------ RECORDS FOR THE TASK ------
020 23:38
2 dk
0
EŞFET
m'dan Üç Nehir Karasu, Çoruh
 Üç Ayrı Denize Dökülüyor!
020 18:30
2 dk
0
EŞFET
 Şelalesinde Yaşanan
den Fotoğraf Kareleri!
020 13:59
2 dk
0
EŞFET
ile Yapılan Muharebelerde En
------
## EXERCISE DIRECTIONS:
Rewrite the lines above, switching "Ayrı" to "Farklı" and leaving everything else unchanged.

## RESPONSE BOX:
020 23:38
2 dk
0
EŞFET
m'dan Üç Nehir Karasu, Çoruh
 Üç Farklı Denize Dökülüyor!
020 18:30
2 dk
0
EŞFET
 Şelalesinde Yaşanan
den Fotoğraf Kareleri!
020 13:59
2 dk
0
EŞFET
ile Yapılan Muharebelerde En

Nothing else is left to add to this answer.